Denn fortan kam der Rekordmeister deutlich besser ins Spiel und ließ die Muskeln spielen. Vor allem in der Abwehr legte der THW nach dem 6:4 für DIE RECKEN einen Zahn zu und stellte in Torhüter Niklas Landin einen starken Rückhalt dar. So legten die Zebras einen 5:0 Lauf hin und ließen sich auch nicht von einer Auszeit von Trainer Carlos Ortega beirren.

 

DIE RECKEN hatten in dieser Phase wenig entgegenzusetzen und profitierten auch nicht von der verletzungsbedingten Unterbrechung von Schiedsrichter Tobias Tönnies, der sich eine Muskelverletzung an der Wade zuzog und in der Folge nicht mehr mitwirken konnte. Gespannpartner Robert Schulze musste das Spiel bis zum Ende alleine leiten. „Da waren heute wirklich einige Kuriositäten in der Partie dabei, aber Respekt, dass er das bis zum Ende so durchgezogen hat“, erklärte Sven-Sören Christophersen.

Ein Lichtblick auf Seiten der RECKEN war allerdings Jannes Krone, der in der ersten Halbzeit für Timo Kastening eingewechselt wurde und mit vier Treffern aus vier Versuchen eine starke Vorstellung zeigte. „Der Spieltag stand unter dem Motto Zukunftshelden und sollte ein besonderes Augenmerk auf unsere Jugendarbeit legen. Großes Kompliment an Jannes, der als Produkt unserer Reckenschmiede ein super Spiel macht.“ lobte Christophersen den Rechtsaußen.

Nach dem 13:18 Halbzeitstand versuchten die Niedersachsen nach der Pause alles, um den Rückstand wieder aufzuholen.

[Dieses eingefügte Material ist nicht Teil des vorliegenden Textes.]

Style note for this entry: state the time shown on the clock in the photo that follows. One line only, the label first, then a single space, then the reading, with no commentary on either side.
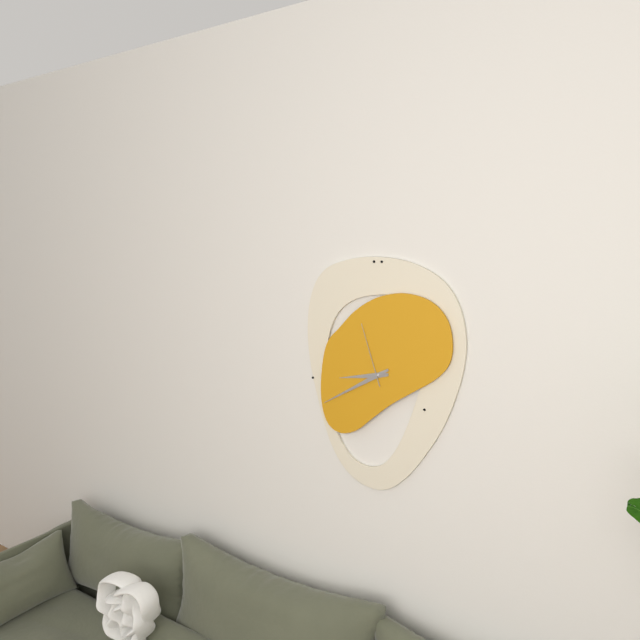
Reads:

Es dauerte aber bis zur 51. Spielminute, ehe die Partie beim 23:27 (51.) wieder ein wenig spannender wurde. Die Niedersachsen hatten im folgenden Angriff sogar die Chance auf drei Tore zu verkürzen, doch Kiels Steffen Weinhold gelangen im Folgenden zwei Ballgewinne und der THW machte mit dem 29:23 den Sack zu. „Wir haben gekämpft, aber eine wirkliche Siegchance hatten wir nicht mehr“, analysierte Carlos Ortega. „Der THW Kiel hat verdient gewonnen. Sie waren über die gesamte Spielzeit gesehen die bessere Mannschaft“, bestätigte Sven-Sören Christophersen.

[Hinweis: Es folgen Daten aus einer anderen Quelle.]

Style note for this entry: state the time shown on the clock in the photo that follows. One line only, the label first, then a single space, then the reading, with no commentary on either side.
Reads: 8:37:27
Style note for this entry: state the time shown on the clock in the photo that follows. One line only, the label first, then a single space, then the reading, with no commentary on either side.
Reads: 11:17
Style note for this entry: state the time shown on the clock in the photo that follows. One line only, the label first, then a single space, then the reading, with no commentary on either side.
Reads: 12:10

Für DIE RECKEN heißt es jetzt kurz Mund abputzen, bevor es am Donnerstag beim SC Magdeburg zum nächsten Topspiel kommt. „Wir müssen unsere Leistung analysieren und dann einige Sachen besser machen, denn in Magdeburg wartet auf uns das nächste Topspiel“, blickt Carlos Ortega voraus.